Ripartendo dalla domanda “Chi paga” mi sento di rispondere “Chi paga le bollette degli Italiani”?
Punto 2 – Il motivo che ha portato Francia, Portogallo e Spagna a votare SI
Si narra che l’Italia è il Paese più svantaggiato dalla Direttiva EPBD perché possiede il più alto numero di proprietari di casa. In realtà non è così: la percentuale di proprietari di case è pari al 73,7%, allineata ad una media UE del 70%. La Spagna ha il 75,8%, il Portogallo 78,3% e la Francia 64,7%.
Come mai Spagna, Portogallo e Francia, Paesi del sud Europa con caratteristiche simili al nostro contesto territoriale, climatico, sociale hanno votato SI alla Direttiva Europea “Case Green”, mentre l’Italia ha votato NO? Non parliamo di Paesi del Nord Europa dove sono state costruite case con criteri di efficienza già dai primi anni 90.

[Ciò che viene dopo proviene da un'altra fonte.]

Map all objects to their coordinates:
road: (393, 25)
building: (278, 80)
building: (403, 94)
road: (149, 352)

A questa domanda pur con qualche difficoltà provo a rispondere: onestamente credo che sia proprio una questione di responsabilità e di coerenza degli altri Paesi Europei nel portare avanti una visione strategica volta alla decarbonizzazione degli edifici. Una visione strategica verso una sostenibilità necessaria e che mantiene fede agli accordi presi dalla Comunità Europea.
Una visione che in questo momento non sembra appartenere all’Italia e all’Ungheria: le uniche ad aver votato in modo negativo. Una scelta forse più politica dettata da logiche temporali che una vera presa di posizione ideologica viste le dichiarazioni ed i programmi introdotti nel PNIEC: è forse più semplice, o comodo sotto il profilo elettorale, gettare la discussione in un ambito da derby calcistico rispetto ad affrontare un tema di strategia e di visione di lungo periodo?

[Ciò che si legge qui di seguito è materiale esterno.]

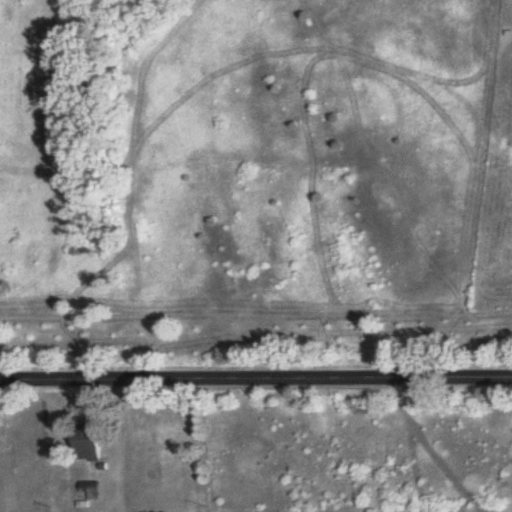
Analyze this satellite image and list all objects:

Punto 3 – Il tema della rivalutazione o svalutazione dell’immobile
Ultimo ma non per importanza, è la questione patrimonio immobiliare degli italiani. Altro grande tam tam in rete è “la Direttiva EPBD fa svalutare la casa degli italiani”. Anche in questo caso rispondiamo con un altro dato assodato, grazie ad uno dei principi base dell’economia: “la crescita economica richiede un ammontare di investimento che sia superiore al deprezzamento o all’obsolescenza del capitale esistente” Treccani, Enciclopedia delle scienze sociali.
Gli incentivi permettono gli investimenti necessari allo sviluppo di un settore. Questo settore permette un indotto tale da avviare un processo virtuoso e conseguire lo sviluppo economico di un Paese che, nel caso della riqualificazione energetica degli edifici esistenti, non può essere delocalizzato.
L’Italia dagli anni 50 ha vissuto un boom economico trascinato anche dall’edilizia, circa il 70 % degli edifici è stato costruito prima del 1980. È sicuramente tempo di rinnovare questi edifici e renderli più efficienti.
La rivalutazione economica di un immobile è proporzionale alla classe energetica e al comfort abitativo che riesce a garantire, non solo come abitazione principale, ma anche quale fonte di investimento da porre in locazione.
Queste caratteristiche non devono essere viste come un male da estirpare, ma come una fonte lungimirante di investimento.
A prescindere da questi 3 punti per me fondamentali e poco dibattuti, chiudo con un aspetto che fortunatamente scienziati e meteorologi internazionale continuano a spiegare: la fragilità dell’ecosistema che ci ospita, i cambiamenti climatici repentini e l’urgenza di adottare stili di vita sostenibile.
Non possiamo permetterci di affrontare il tema ambientale con la leggerezza dell’opinione, dobbiamo seguire le linee guida internazionali che portano ad un vero Green Deal globale. In questo momento l’atteggiamento da tenere è la responsabilità delle azioni che possa garantire un futuro, quella responsabilità dimostrata dagli altri Stati membri che hanno votato SI alla Direttiva EPBD “Case Green”.